- **Your assignment**:
Please keep the pictures out and write out exactly the lines from the first in the data below through the one containing "Late Fees: Annual", both included.

---+---

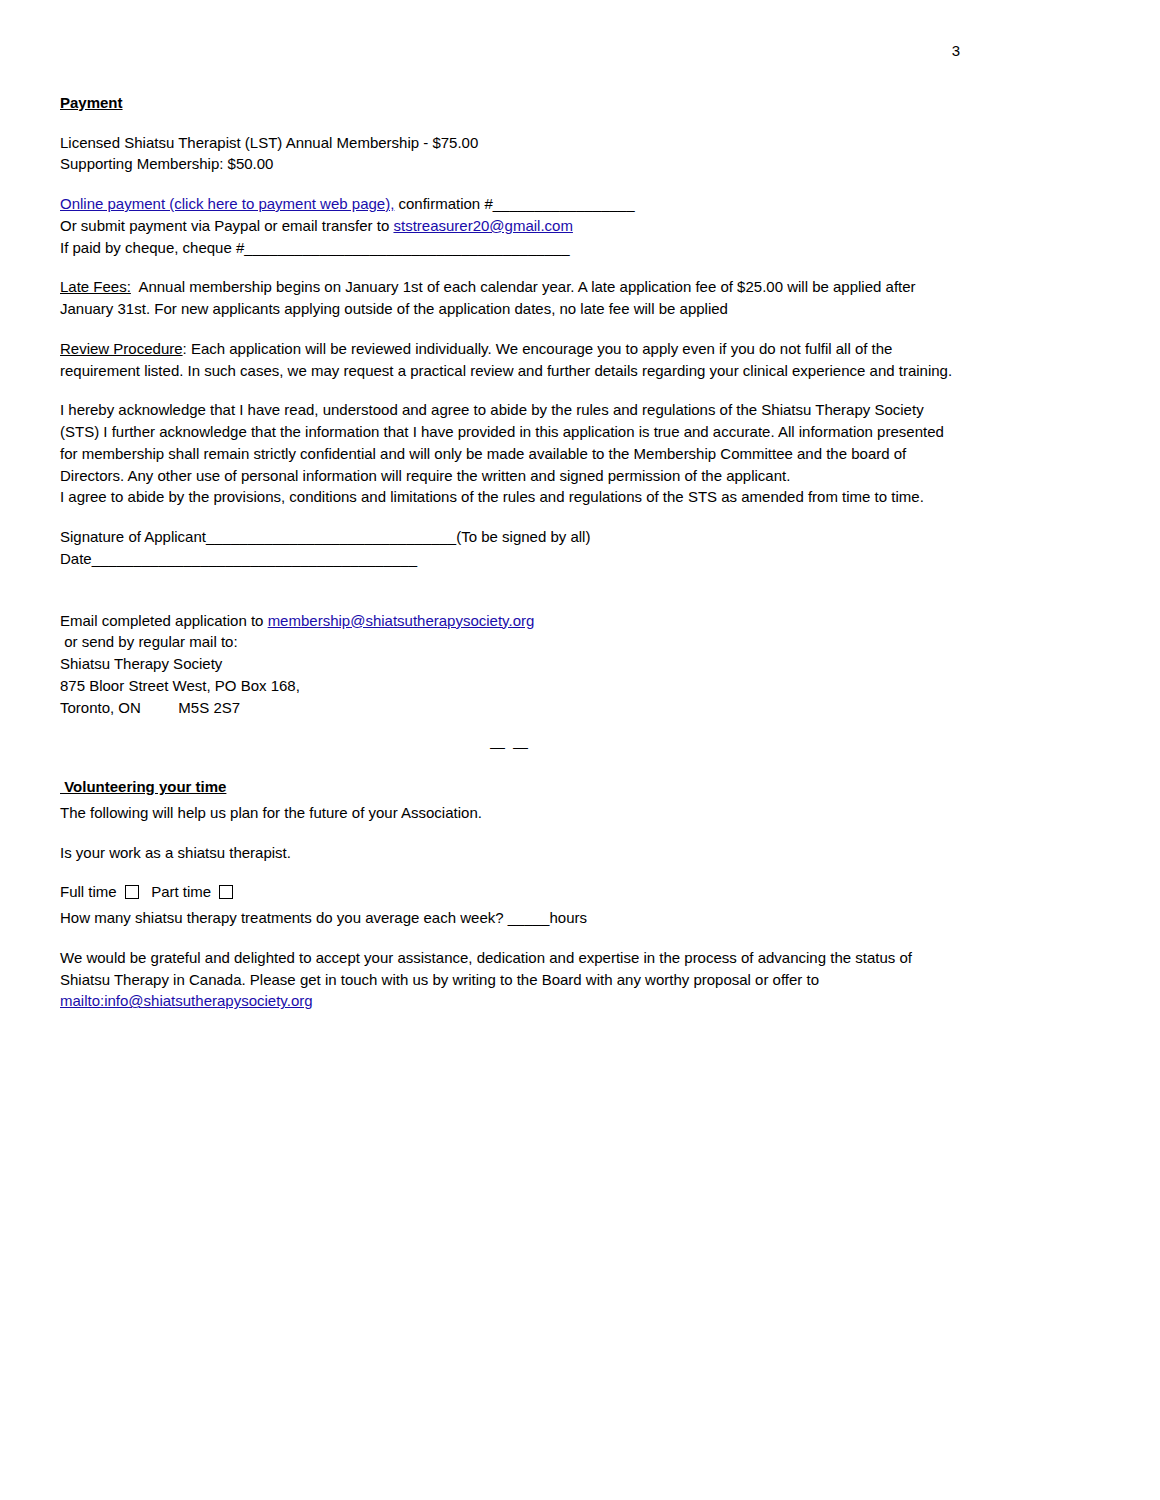3
Payment
Licensed Shiatsu Therapist (LST) Annual Membership - $75.00
Supporting Membership: $50.00
Online payment (click here to payment web page), confirmation #_________________
Or submit payment via Paypal or email transfer to ststreasurer20@gmail.com
If paid by cheque, cheque #_______________________________________
Late Fees: Annual membership begins on January 1st of each calendar year. A late application fee of $25.00 will be applied after January 31st. For new applicants applying outside of the application dates, no late fee will be applied
Review Procedure: Each application will be reviewed individually. We encourage you to apply even if you do not fulfil all of the requirement listed. In such cases, we may request a practical review and further details regarding your clinical experience and training.
I hereby acknowledge that I have read, understood and agree to abide by the rules and regulations of the Shiatsu Therapy Society (STS) I further acknowledge that the information that I have provided in this application is true and accurate. All information presented for membership shall remain strictly confidential and will only be made available to the Membership Committee and the board of Directors. Any other use of personal information will require the written and signed permission of the applicant.
I agree to abide by the provisions, conditions and limitations of the rules and regulations of the STS as amended from time to time.
Signature of Applicant______________________________(To be signed by all)
Date_______________________________________
Email completed application to membership@shiatsutherapysociety.org
or send by regular mail to:
Shiatsu Therapy Society
875 Bloor Street West, PO Box 168,
Toronto, ON M5S 2S7
— —
Volunteering your time
The following will help us plan for the future of your Association.
Is your work as a shiatsu therapist.
Full time Part time
How many shiatsu therapy treatments do you average each week? _____hours
We would be grateful and delighted to accept your assistance, dedication and expertise in the process of advancing the status of Shiatsu Therapy in Canada. Please get in touch with us by writing to the Board with any worthy proposal or offer to mailto:info@shiatsutherapysociety.org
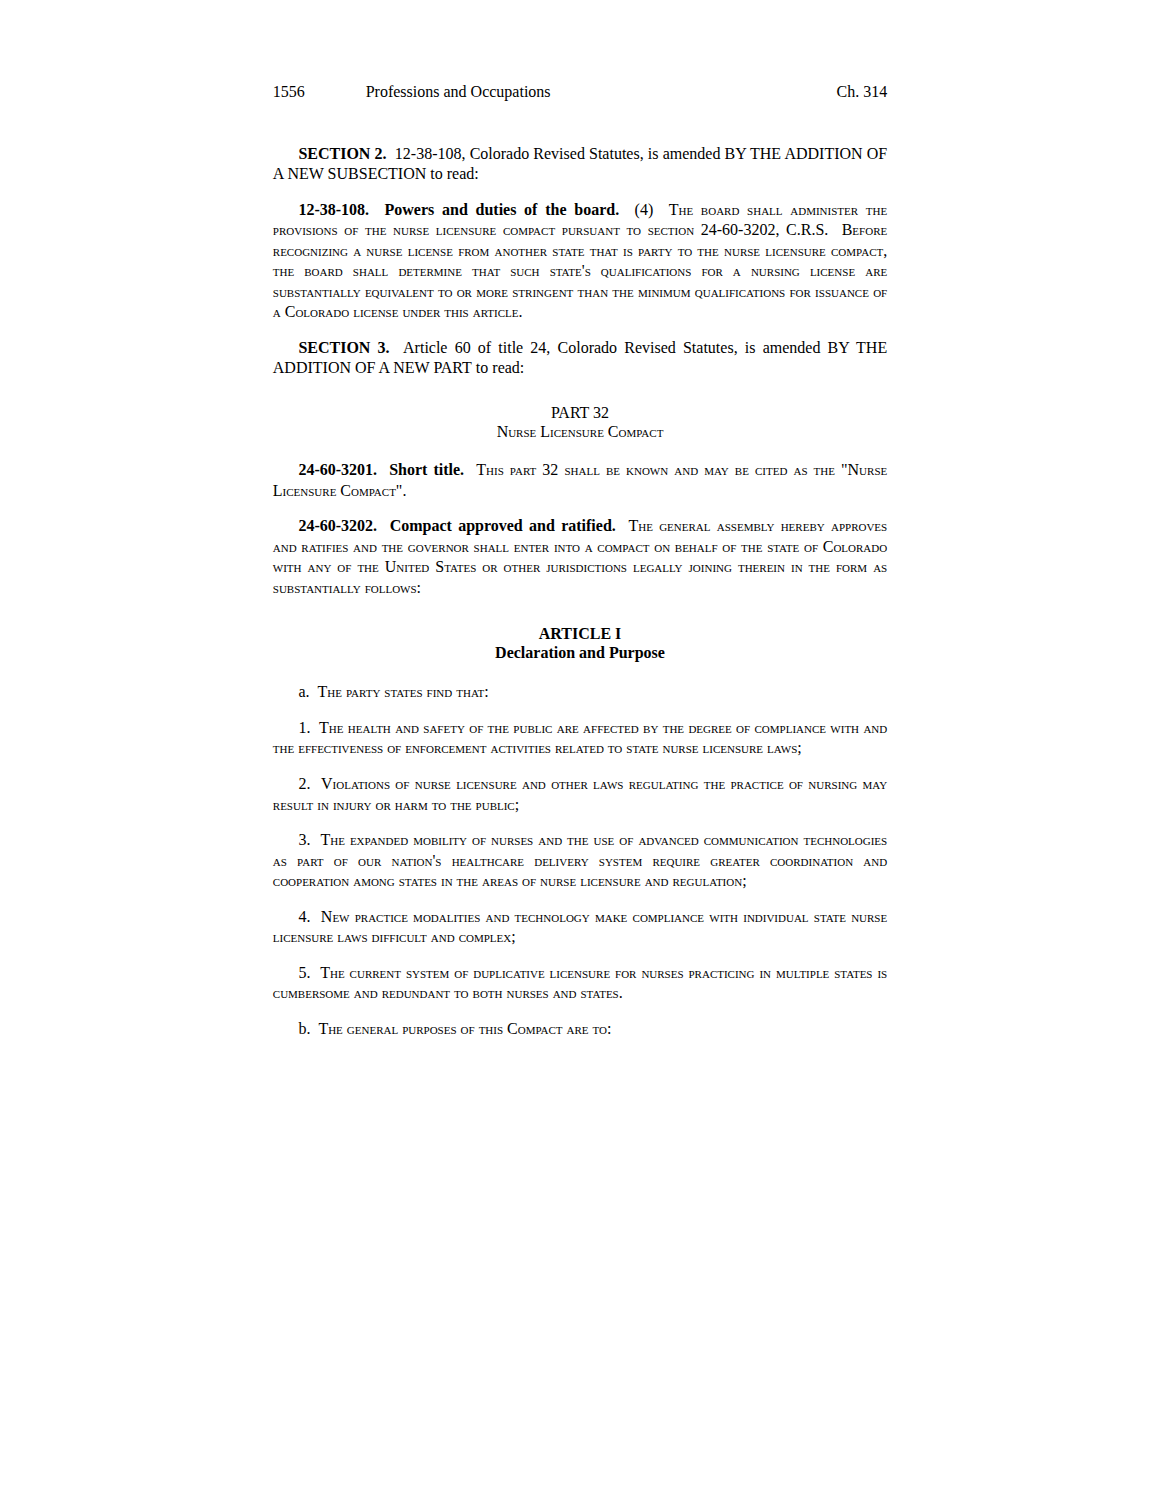1556
Professions and Occupations
Ch. 314
SECTION 2. 12-38-108, Colorado Revised Statutes, is amended BY THE ADDITION OF A NEW SUBSECTION to read:
12-38-108. Powers and duties of the board. (4) The board shall administer the provisions of the nurse licensure compact pursuant to section 24-60-3202, C.R.S. Before recognizing a nurse license from another state that is party to the nurse licensure compact, the board shall determine that such state's qualifications for a nursing license are substantially equivalent to or more stringent than the minimum qualifications for issuance of a Colorado license under this article.
SECTION 3. Article 60 of title 24, Colorado Revised Statutes, is amended BY THE ADDITION OF A NEW PART to read:
PART 32 Nurse Licensure Compact
24-60-3201. Short title. This part 32 shall be known and may be cited as the "Nurse Licensure Compact".
24-60-3202. Compact approved and ratified. The general assembly hereby approves and ratifies and the governor shall enter into a compact on behalf of the state of Colorado with any of the United States or other jurisdictions legally joining therein in the form as substantially follows:
ARTICLE I Declaration and Purpose
a. The party states find that:
1. The health and safety of the public are affected by the degree of compliance with and the effectiveness of enforcement activities related to state nurse licensure laws;
2. Violations of nurse licensure and other laws regulating the practice of nursing may result in injury or harm to the public;
3. The expanded mobility of nurses and the use of advanced communication technologies as part of our nation's healthcare delivery system require greater coordination and cooperation among states in the areas of nurse licensure and regulation;
4. New practice modalities and technology make compliance with individual state nurse licensure laws difficult and complex;
5. The current system of duplicative licensure for nurses practicing in multiple states is cumbersome and redundant to both nurses and states.
b. The general purposes of this Compact are to:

---+---

- **Completed task**:
3
Payment
Licensed Shiatsu Therapist (LST) Annual Membership - $75.00
Supporting Membership: $50.00
Online payment (click here to payment web page), confirmation #_________________
Or submit payment via Paypal or email transfer to ststreasurer20@gmail.com
If paid by cheque, cheque #_______________________________________
Late Fees: Annual membership begins on January 1st of each calendar year. A late application fee of $25.00 will be applied after January 31st. For new applicants applying outside of the application dates, no late fee will be applied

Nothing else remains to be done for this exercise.